--- SELECTED TEXT ---
Sand Drift proving ground Khanbogd, Mongolian concept architecture, Architect images
Sand Drift proving ground in Khanbogd
23 Aug 2022
Design: Margot Krasojević Architects
Location: province of Khanbogd, Republic of Mongolia
Renders by Margot Krasojević
Sand Drift Proving Ground, Mongolia
The site for the Sand Drift Proving Ground location is in the South Gobi Desert of Mongolia, 80 kilometers north of Mongolia’s border with the People’s Republic of China, 100km from Khanbumbat Airport in the province of Khanbogd, Ömnögovi, and 10km from lake Buir.
The design strategy is for the building to respond to site climate merging with its immediate environmental changes.
The design gives the impression of being blown on-site by desert winds, rising out of the landscape when in use, and will be buried under snow and sand when lying dormant. The buried desert building activates with motion.
Rolling sands of the Gobi desert unveil landscapes reconfiguring the topology. The building captures this transformation by being revealed and covered by the sands as it sits low into the sedimentary rock, a fossil-like presence, a relic awaiting discovery. The scheme is a year-round proving ground for off-road testing for new model vehicles with viewing tunnels, flooded areas, and various surface and ground gradients to test the limit of the car’s engineering. The design, sponsored by SIAC cars, accommodates three zones: torsional obstacles, twist tracks, surface response, and skid slopes for endurance; viewing and facilities; and artificial hydroplane flooded and frozen zones. The building is an artificial landscape, simulating environments using solar and piezoelectric engineering to mimic different driving conditions. Road surfaces testing break and grip function include snow, ice, wet and dry asphalt, and functional and endurance testing grounds.
The primary structure is an extruded barrel vault, partly submerged into the desert rock, and functioning as a cooler subterranean environment containing part of the race track, skid circle pads, hydroplane, and testing facilities. A cantilevered ramp projects from the primary structure, circulating the site using hydraulics to slide into the landscape to alter the track gradient and driving conditions, which can be flooded and frozen. The site’s climate and environment change daily, with Mongolian desert temperatures varying from -30 to +38 degrees Celsius. The building acts and responds like a barometer, adapting and providing the proving ground with artificial environments to facilitate testing. The architecture ignites with car motion, awakening in the desert using motion activation sensors; every vehicle is fitted with sensors to activate areas of the track and proving ground, and a single car reanimates the building.

--- SOURCE EXCERPT ---
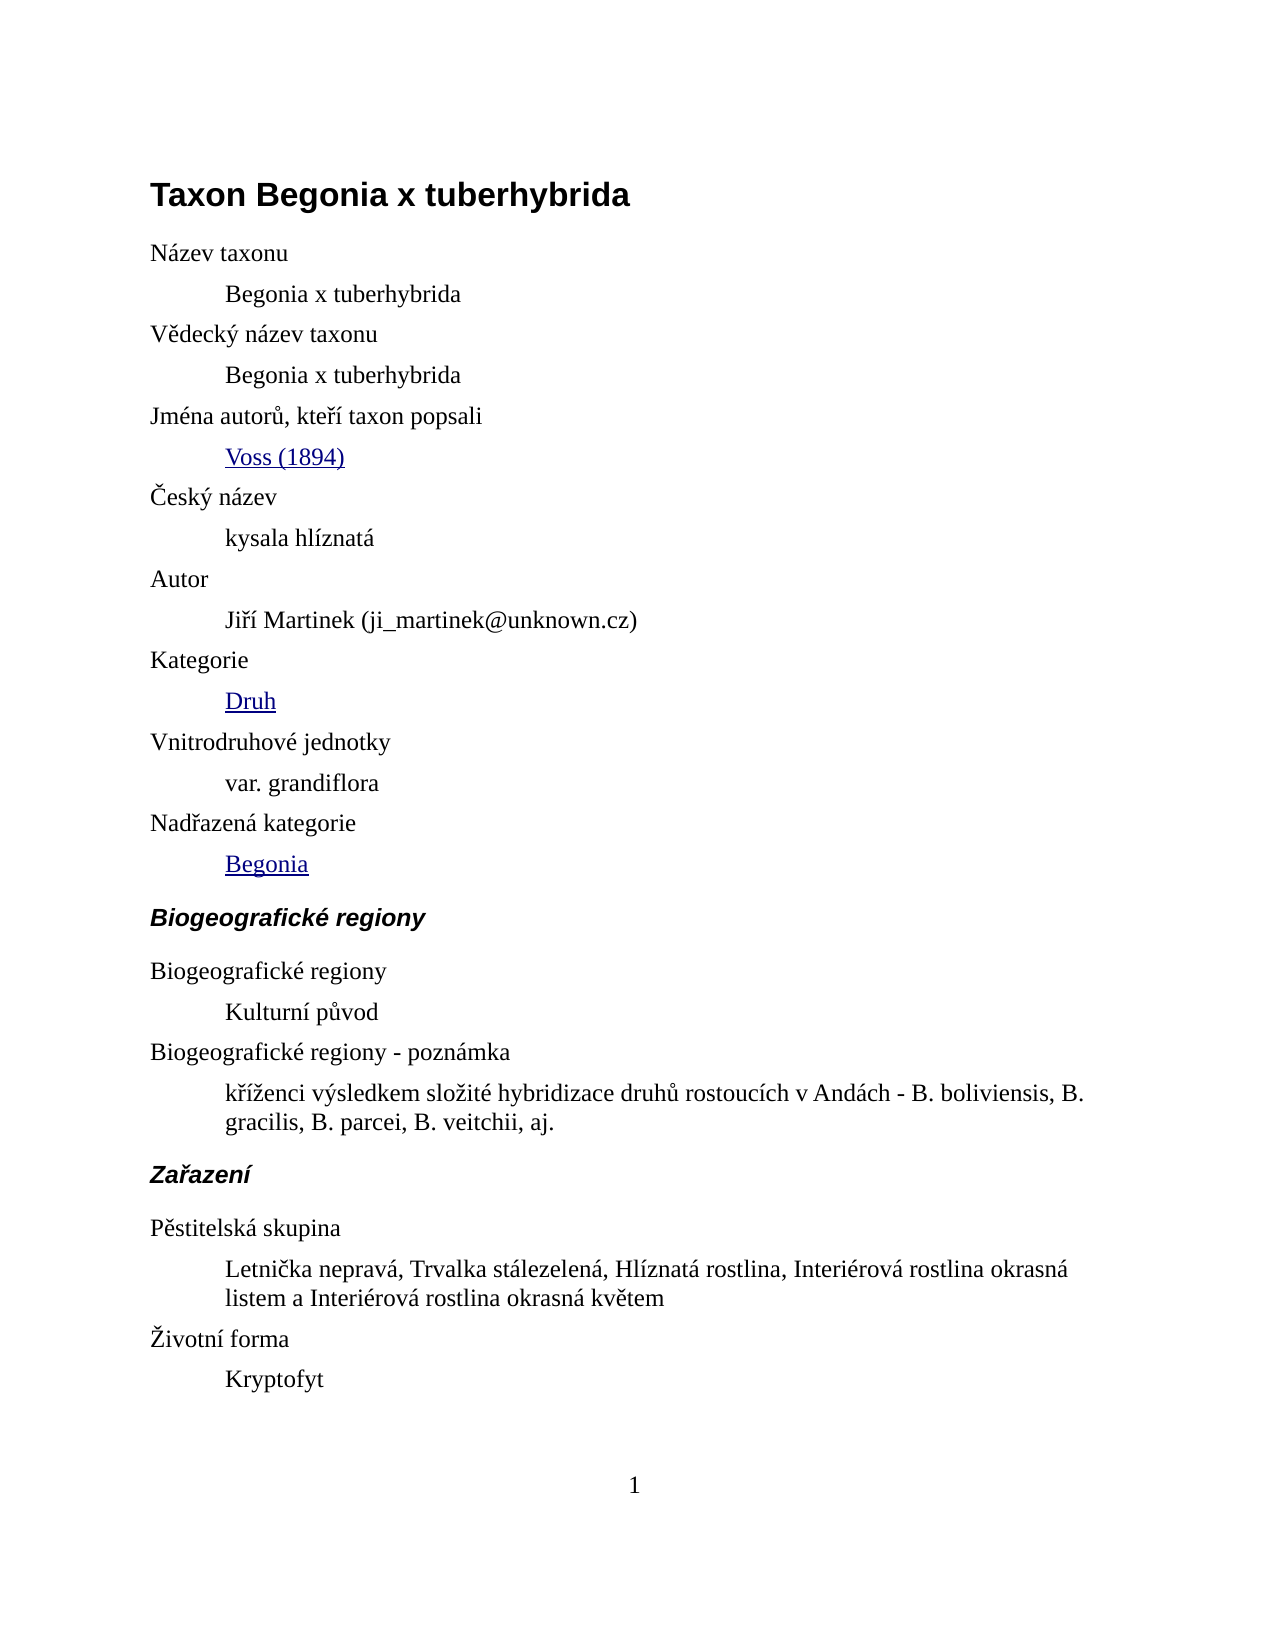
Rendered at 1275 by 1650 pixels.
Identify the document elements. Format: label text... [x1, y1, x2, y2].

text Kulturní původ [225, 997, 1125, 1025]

--- TO DO ---
1) List each distance from the site to another place given in the Sand Drift Proving Ground text, along with the place it is measured to.
2) Answer these from the Sand Drift Proving Ground text:
(a) Who made the renders?
(b) What range do Mongolian desert temperatures vary across?
(c) Who sponsors the design?
3) Write out the passage of the Sand Drift Proving Ground text that begins at the words "The design gives" and stops after "activates with motion.".
The data comes from a different source than the text.

--- ANSWERS TO THE PROBLEMS ---
1)
80 kilometers: Mongolia's border with the People's Republic of China
100 km: Khanbumbat Airport
10 km: lake Buir

2)
(a) Margot Krasojević
(b) From -30 to +38 degrees Celsius
(c) SIAC cars

3)
The design gives the impression of being blown on-site by desert winds, rising out of the landscape when in use, and will be buried under snow and sand when lying dormant. The buried desert building activates with motion.